**Aim of the task:**
Look through the entries below. Report each line that has the word "neck" in it.

**Dataset entries:**
"""
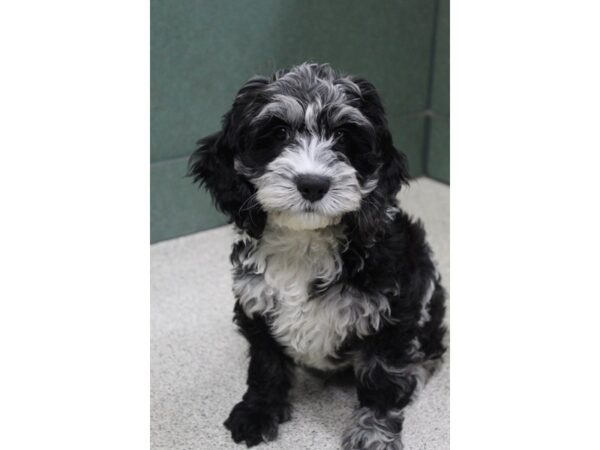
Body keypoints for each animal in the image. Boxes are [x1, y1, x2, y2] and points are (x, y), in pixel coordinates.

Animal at [188, 63, 446, 450]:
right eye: (279, 132)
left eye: (342, 136)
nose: (313, 184)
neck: (305, 241)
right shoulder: (257, 302)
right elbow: (266, 364)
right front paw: (257, 412)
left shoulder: (391, 312)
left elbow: (381, 376)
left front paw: (373, 434)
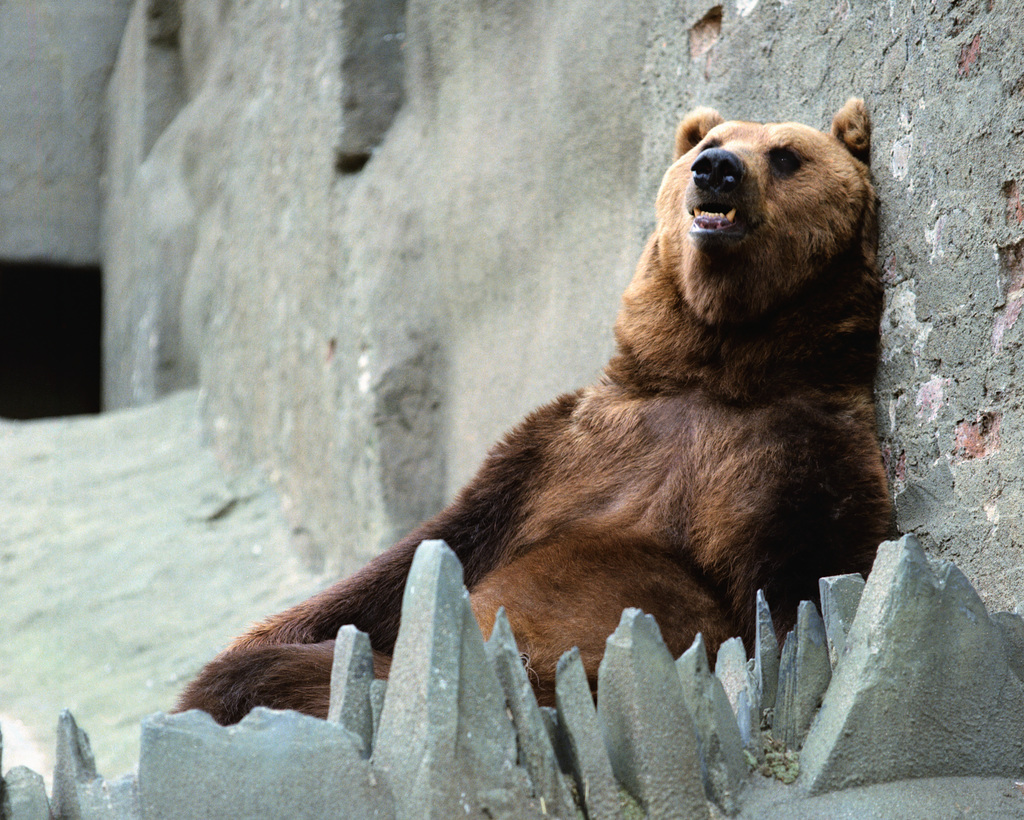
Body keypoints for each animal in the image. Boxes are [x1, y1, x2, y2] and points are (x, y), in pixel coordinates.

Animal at [180, 99, 892, 720]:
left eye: (786, 155)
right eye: (709, 143)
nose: (716, 168)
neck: (718, 367)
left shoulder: (800, 455)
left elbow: (802, 589)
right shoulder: (562, 455)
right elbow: (417, 560)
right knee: (267, 669)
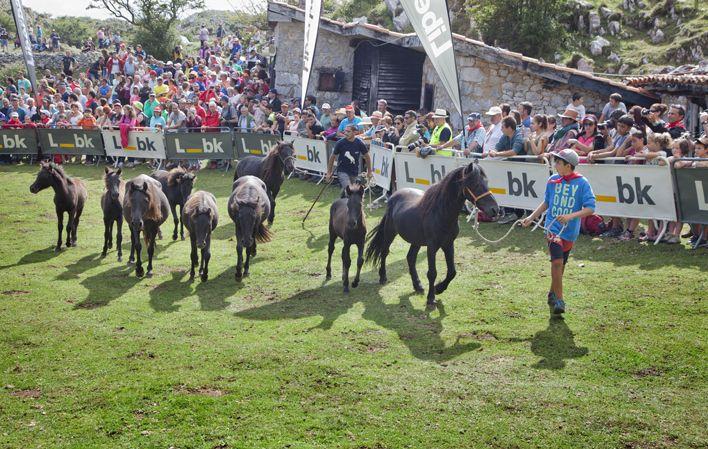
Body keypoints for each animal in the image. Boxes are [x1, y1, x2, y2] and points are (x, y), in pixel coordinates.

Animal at [368, 161, 500, 304]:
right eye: (475, 184)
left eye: (486, 182)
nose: (495, 210)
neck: (441, 213)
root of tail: (393, 196)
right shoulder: (432, 246)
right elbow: (432, 273)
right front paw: (431, 298)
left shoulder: (448, 244)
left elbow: (452, 271)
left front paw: (439, 289)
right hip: (390, 232)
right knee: (384, 252)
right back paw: (383, 277)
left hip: (416, 240)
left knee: (410, 258)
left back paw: (418, 285)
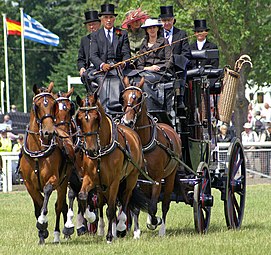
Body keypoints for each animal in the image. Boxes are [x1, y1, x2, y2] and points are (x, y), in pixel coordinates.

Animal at [19, 82, 74, 244]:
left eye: (52, 105)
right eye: (37, 106)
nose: (49, 132)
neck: (37, 152)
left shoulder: (54, 179)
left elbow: (47, 194)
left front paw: (43, 222)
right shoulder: (29, 184)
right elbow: (39, 204)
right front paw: (41, 234)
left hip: (64, 182)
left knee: (60, 205)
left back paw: (59, 233)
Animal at [75, 92, 144, 243]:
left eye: (96, 118)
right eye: (80, 119)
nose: (90, 149)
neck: (101, 151)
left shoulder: (114, 182)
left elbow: (111, 209)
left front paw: (110, 236)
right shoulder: (91, 178)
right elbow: (82, 196)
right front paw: (91, 218)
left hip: (131, 178)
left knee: (124, 200)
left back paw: (120, 227)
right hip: (102, 186)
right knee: (102, 203)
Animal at [121, 76, 183, 237]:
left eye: (138, 98)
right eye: (123, 97)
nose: (127, 122)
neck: (143, 143)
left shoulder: (156, 179)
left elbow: (154, 206)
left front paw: (154, 221)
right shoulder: (136, 179)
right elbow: (136, 207)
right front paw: (136, 232)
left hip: (170, 178)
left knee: (165, 203)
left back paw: (162, 230)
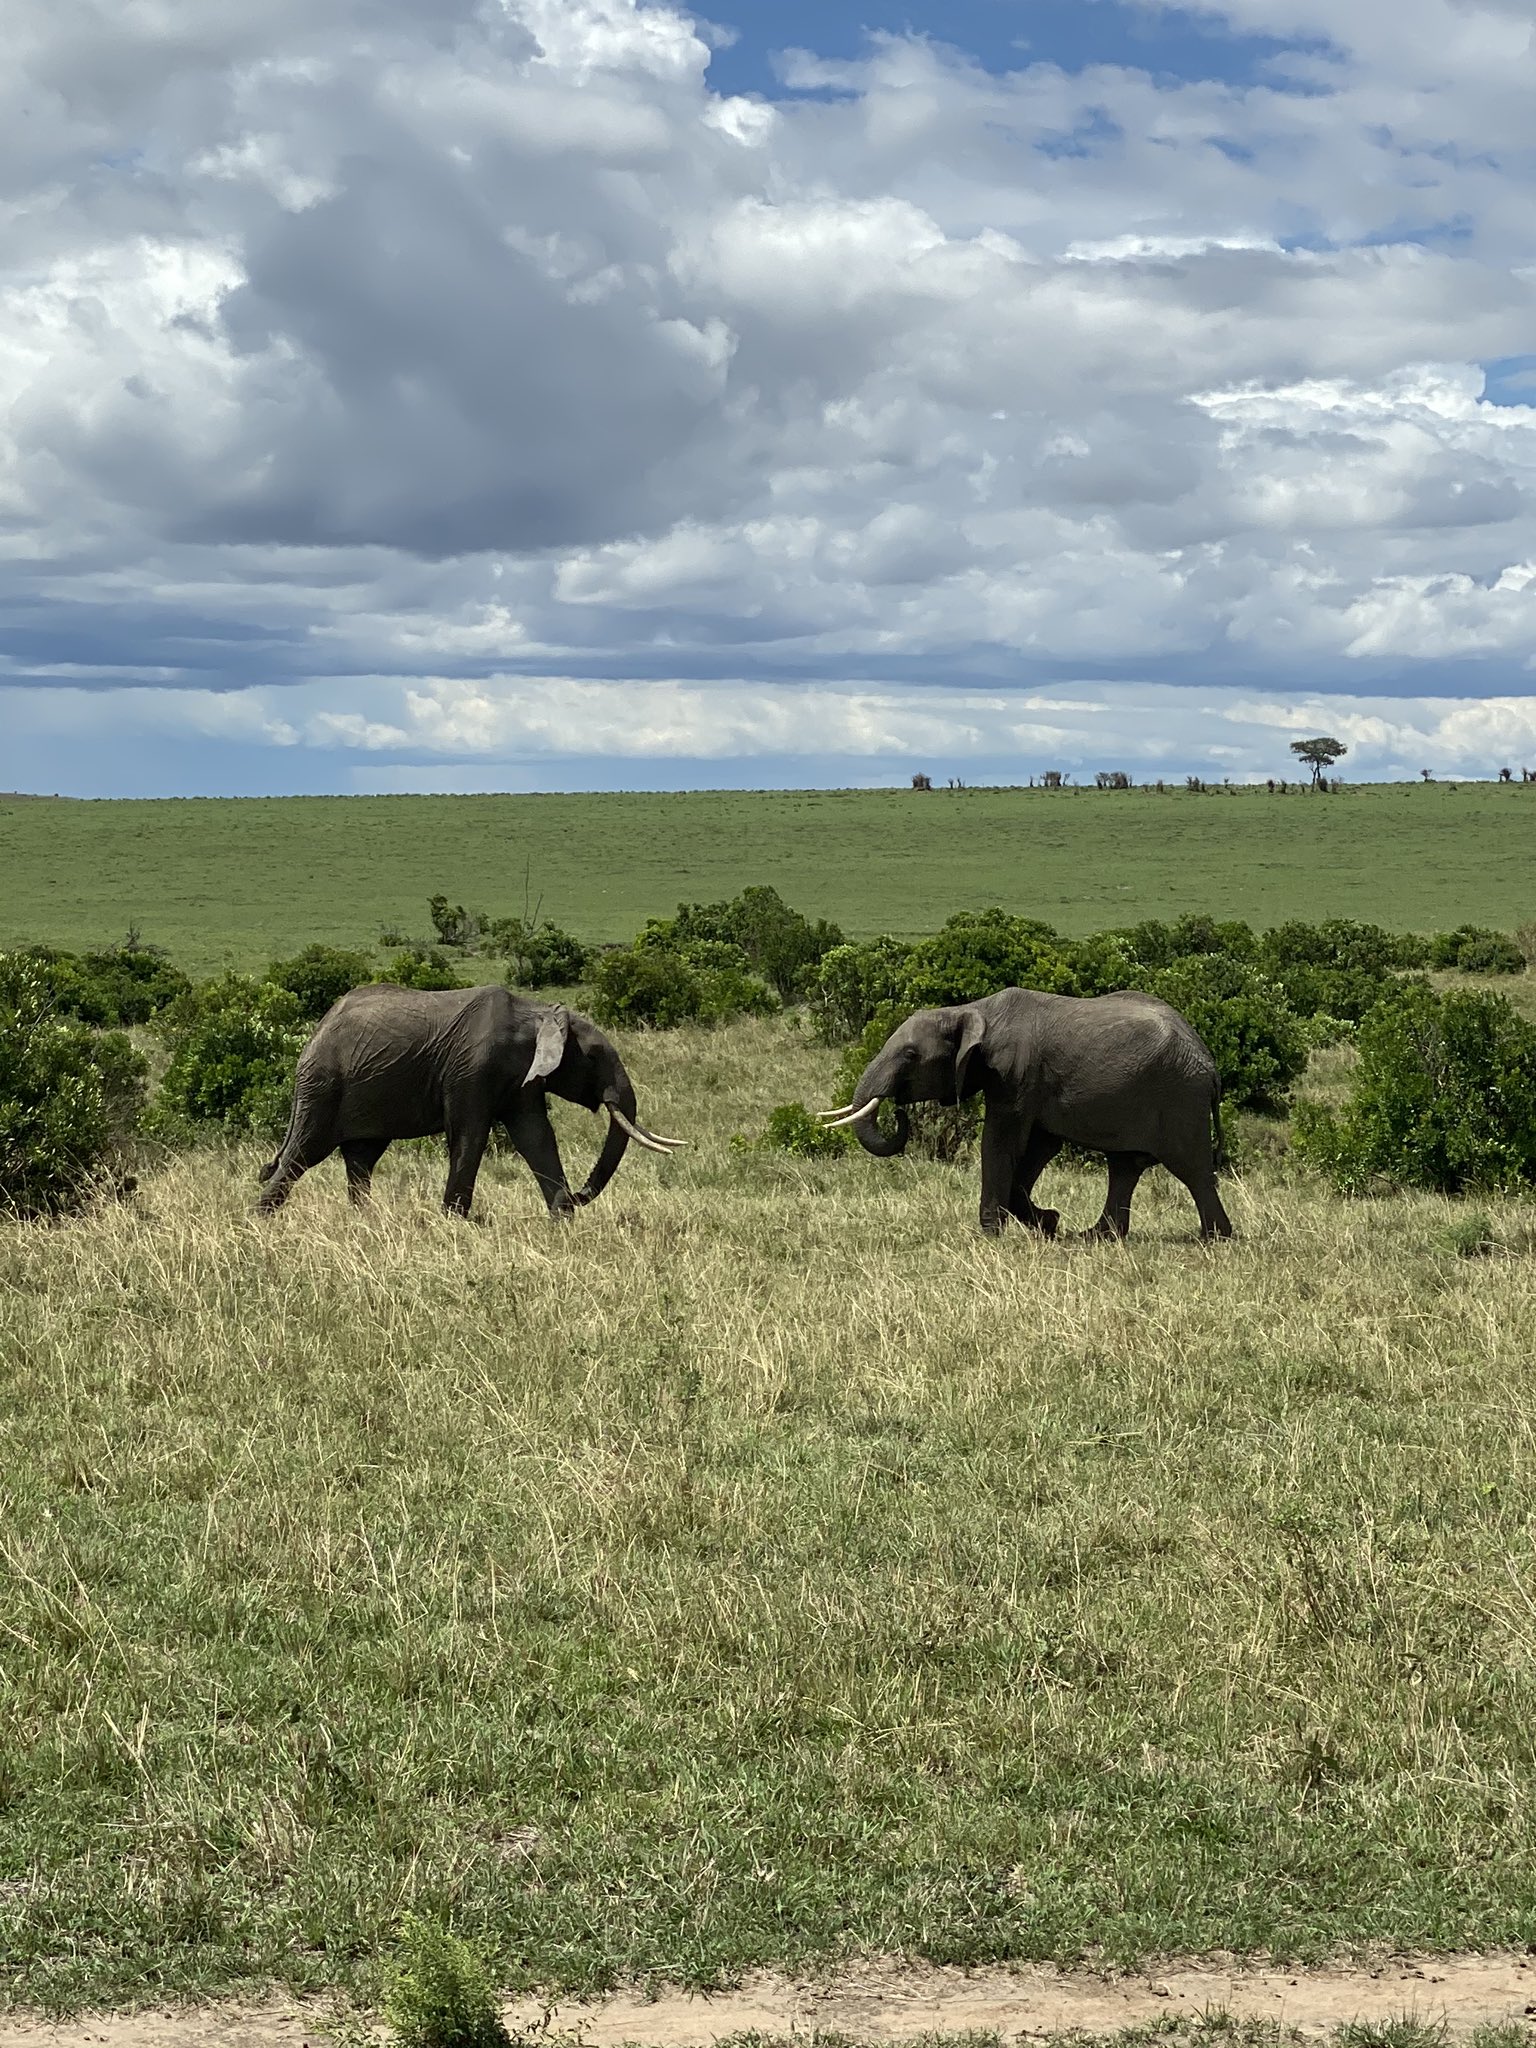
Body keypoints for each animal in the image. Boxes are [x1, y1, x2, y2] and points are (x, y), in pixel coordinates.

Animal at [256, 983, 683, 1217]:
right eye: (593, 1057)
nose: (578, 1196)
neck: (537, 1013)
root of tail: (314, 1033)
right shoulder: (471, 1069)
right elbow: (469, 1135)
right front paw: (453, 1221)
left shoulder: (522, 1078)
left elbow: (536, 1137)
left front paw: (562, 1219)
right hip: (323, 1085)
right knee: (301, 1155)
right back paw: (260, 1222)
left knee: (361, 1158)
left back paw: (364, 1222)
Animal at [821, 987, 1231, 1241]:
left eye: (909, 1055)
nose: (899, 1112)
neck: (971, 1010)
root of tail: (1210, 1064)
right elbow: (1038, 1148)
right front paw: (1049, 1223)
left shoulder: (1015, 1074)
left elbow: (1002, 1142)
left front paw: (991, 1234)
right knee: (1125, 1167)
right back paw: (1096, 1237)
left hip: (1179, 1097)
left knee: (1191, 1168)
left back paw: (1215, 1238)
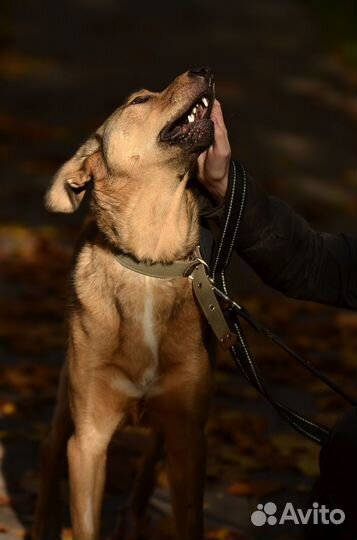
"""
**Exercise response:**
neck: (305, 241)
neck: (718, 367)
neck: (441, 213)
neck: (37, 152)
neck: (101, 151)
neck: (143, 143)
neck: (537, 1013)
neck: (971, 1010)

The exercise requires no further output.